What is needed is an exact transcription of every entry below.

***** Working data

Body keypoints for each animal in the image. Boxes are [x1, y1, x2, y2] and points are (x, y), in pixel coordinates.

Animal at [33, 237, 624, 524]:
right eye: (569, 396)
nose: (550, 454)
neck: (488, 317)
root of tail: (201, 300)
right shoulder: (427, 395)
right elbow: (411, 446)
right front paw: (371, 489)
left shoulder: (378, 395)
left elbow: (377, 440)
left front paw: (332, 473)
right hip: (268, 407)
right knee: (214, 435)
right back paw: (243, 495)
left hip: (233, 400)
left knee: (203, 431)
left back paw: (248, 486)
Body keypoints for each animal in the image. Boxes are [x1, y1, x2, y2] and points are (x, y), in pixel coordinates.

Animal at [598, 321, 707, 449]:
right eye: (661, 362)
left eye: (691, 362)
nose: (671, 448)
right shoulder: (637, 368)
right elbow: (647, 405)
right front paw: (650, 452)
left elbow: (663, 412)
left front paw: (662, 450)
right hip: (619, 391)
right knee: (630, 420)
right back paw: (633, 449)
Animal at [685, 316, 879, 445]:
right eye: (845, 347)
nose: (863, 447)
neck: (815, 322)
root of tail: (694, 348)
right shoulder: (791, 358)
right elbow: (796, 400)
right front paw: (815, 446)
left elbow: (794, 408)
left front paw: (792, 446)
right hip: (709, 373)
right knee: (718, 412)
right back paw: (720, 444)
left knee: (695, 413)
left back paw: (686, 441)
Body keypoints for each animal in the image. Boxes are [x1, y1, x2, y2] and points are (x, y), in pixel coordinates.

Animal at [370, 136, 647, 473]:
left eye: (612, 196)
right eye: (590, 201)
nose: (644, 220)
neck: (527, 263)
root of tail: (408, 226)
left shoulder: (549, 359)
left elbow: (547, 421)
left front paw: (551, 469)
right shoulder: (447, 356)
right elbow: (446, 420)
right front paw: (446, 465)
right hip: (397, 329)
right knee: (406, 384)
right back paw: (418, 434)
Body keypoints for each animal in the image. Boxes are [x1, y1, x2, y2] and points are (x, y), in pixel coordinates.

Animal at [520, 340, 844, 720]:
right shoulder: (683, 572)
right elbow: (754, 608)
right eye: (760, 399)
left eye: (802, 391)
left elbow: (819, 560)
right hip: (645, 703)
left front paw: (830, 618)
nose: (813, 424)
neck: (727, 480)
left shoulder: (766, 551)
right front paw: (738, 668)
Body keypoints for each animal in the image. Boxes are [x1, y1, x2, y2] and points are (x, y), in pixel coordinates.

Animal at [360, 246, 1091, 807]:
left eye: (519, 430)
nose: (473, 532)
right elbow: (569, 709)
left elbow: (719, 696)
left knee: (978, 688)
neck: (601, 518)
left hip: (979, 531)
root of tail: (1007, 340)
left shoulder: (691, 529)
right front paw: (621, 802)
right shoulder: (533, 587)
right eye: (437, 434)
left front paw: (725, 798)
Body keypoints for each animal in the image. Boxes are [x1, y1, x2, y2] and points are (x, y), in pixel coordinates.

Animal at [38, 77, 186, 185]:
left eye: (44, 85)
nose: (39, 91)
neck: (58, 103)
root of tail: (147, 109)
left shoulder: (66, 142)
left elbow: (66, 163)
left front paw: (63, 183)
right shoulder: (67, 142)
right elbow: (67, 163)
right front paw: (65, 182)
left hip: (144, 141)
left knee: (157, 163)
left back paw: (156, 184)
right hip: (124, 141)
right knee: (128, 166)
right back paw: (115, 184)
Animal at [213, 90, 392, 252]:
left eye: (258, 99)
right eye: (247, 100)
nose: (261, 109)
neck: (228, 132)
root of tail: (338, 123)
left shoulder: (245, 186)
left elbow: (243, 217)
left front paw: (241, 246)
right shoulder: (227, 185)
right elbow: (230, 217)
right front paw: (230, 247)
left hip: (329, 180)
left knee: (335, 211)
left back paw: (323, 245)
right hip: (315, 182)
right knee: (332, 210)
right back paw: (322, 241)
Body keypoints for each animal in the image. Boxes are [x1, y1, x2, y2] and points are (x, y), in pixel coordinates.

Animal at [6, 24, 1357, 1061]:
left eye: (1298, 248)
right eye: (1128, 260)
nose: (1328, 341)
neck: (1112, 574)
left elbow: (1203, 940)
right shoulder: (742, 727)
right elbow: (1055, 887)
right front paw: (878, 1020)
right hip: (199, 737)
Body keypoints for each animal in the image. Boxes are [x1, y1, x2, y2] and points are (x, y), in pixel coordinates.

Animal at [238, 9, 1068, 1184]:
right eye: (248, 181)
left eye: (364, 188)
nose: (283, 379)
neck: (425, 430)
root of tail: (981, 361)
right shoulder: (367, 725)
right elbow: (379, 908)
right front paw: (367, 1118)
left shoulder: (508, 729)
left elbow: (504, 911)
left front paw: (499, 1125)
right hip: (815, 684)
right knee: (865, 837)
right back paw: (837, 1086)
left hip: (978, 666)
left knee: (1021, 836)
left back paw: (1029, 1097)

**********

• _Response area_
Body keypoints for each animal in the image. Boxes are [x1, y1, x2, y2] and points are (x, y), in pixel coordinates.

Animal at [33, 237, 624, 524]:
right eye: (569, 396)
nose: (550, 454)
neck: (488, 317)
root of tail: (201, 300)
right shoulder: (427, 395)
right elbow: (411, 446)
right front paw: (371, 489)
left shoulder: (378, 395)
left elbow: (377, 440)
left front paw: (332, 473)
right hip: (268, 407)
right knee: (214, 435)
right back paw: (243, 495)
left hip: (233, 400)
left knee: (203, 431)
left back paw: (248, 486)
Body keypoints for each animal in the image. Boxes are [x1, y1, x2, y2] and points are (x, y), in pixel coordinates.

Animal at [598, 321, 707, 449]:
right eye: (661, 362)
left eye: (691, 362)
nose: (671, 448)
right shoulder: (637, 368)
right elbow: (647, 405)
right front paw: (650, 452)
left elbow: (663, 412)
left front paw: (662, 450)
right hip: (619, 391)
right knee: (630, 420)
right back paw: (633, 449)
Animal at [685, 316, 879, 445]:
right eye: (845, 347)
nose: (863, 447)
neck: (815, 322)
root of tail: (694, 348)
right shoulder: (791, 358)
right elbow: (796, 400)
right front paw: (815, 446)
left elbow: (794, 408)
left front paw: (792, 446)
right hip: (709, 373)
right knee: (718, 412)
right back paw: (720, 444)
left knee: (695, 413)
left back paw: (686, 441)
Body keypoints for each animal in the image. Boxes are [x1, y1, x2, y2] and points are (x, y), in pixel coordinates.

Animal at [370, 136, 647, 473]:
left eye: (612, 196)
right eye: (590, 201)
nose: (644, 220)
neck: (527, 263)
root of tail: (408, 226)
left shoulder: (549, 359)
left elbow: (547, 421)
left front paw: (551, 469)
right shoulder: (447, 356)
right elbow: (446, 420)
right front paw: (446, 465)
right hip: (397, 329)
right knee: (406, 384)
right back paw: (418, 434)
Body keypoints for each animal in the image. Boxes are [x1, y1, x2, y2] and points are (x, y), in pixel coordinates.

Animal at [520, 340, 844, 720]:
right shoulder: (683, 572)
right elbow: (754, 608)
right eye: (760, 399)
left eye: (802, 391)
left elbow: (819, 560)
right hip: (645, 703)
left front paw: (830, 618)
nose: (813, 424)
neck: (727, 480)
left shoulder: (766, 551)
right front paw: (738, 668)
Body keypoints for each animal in the image. Boxes are [x1, y1, x2, y2] and points are (x, y), in pixel coordinates.

Animal at [360, 246, 1091, 807]:
left eye: (519, 430)
nose: (473, 532)
right elbow: (569, 709)
left elbow: (719, 696)
left knee: (978, 688)
neck: (601, 518)
left hip: (979, 531)
root of tail: (1007, 340)
left shoulder: (691, 529)
right front paw: (621, 802)
right shoulder: (533, 587)
right eye: (437, 434)
left front paw: (725, 798)
Body keypoints for each animal in the image. Boxes are [x1, y1, x2, y2] and points are (x, y), in pixel coordinates.

Animal at [38, 77, 186, 185]:
left eye: (44, 85)
nose: (39, 91)
neck: (58, 103)
root of tail: (147, 109)
left shoulder: (66, 142)
left elbow: (66, 163)
left front paw: (63, 183)
right shoulder: (67, 142)
right elbow: (67, 163)
right front paw: (65, 182)
left hip: (144, 141)
left knee: (157, 163)
left back paw: (156, 184)
right hip: (124, 141)
right knee: (128, 166)
right back paw: (115, 184)
Animal at [213, 90, 392, 252]:
left eye: (258, 99)
right eye: (247, 100)
nose: (261, 109)
neck: (228, 132)
root of tail: (338, 123)
left shoulder: (245, 186)
left elbow: (243, 217)
left front paw: (241, 246)
right shoulder: (227, 185)
right elbow: (230, 217)
right front paw: (230, 247)
left hip: (329, 180)
left knee: (335, 211)
left back paw: (323, 245)
right hip: (315, 182)
right knee: (332, 210)
right back paw: (322, 241)
Body keypoints for each animal in the image. Boxes are [x1, y1, x2, y2] and points are (x, y), in pixel coordinates.

Animal at [6, 24, 1357, 1061]:
left eye: (1298, 248)
right eye: (1128, 260)
nose: (1328, 341)
neck: (1112, 574)
left elbow: (1203, 940)
right shoulder: (742, 727)
right elbow: (1055, 887)
right front paw: (878, 1020)
right hip: (199, 737)
Body keypoints for each animal in the image. Boxes are [x1, y1, x2, y2] and points are (x, y), in pixel coordinates.

Animal at [238, 9, 1068, 1184]:
right eye: (248, 181)
left eye: (364, 188)
nose: (283, 379)
neck: (425, 430)
root of tail: (981, 361)
right shoulder: (367, 725)
right elbow: (379, 908)
right front paw: (367, 1118)
left shoulder: (508, 729)
left elbow: (504, 911)
left front paw: (499, 1125)
right hip: (815, 684)
right knee: (865, 837)
right back paw: (837, 1086)
left hip: (978, 666)
left knee: (1021, 836)
left back paw: (1029, 1097)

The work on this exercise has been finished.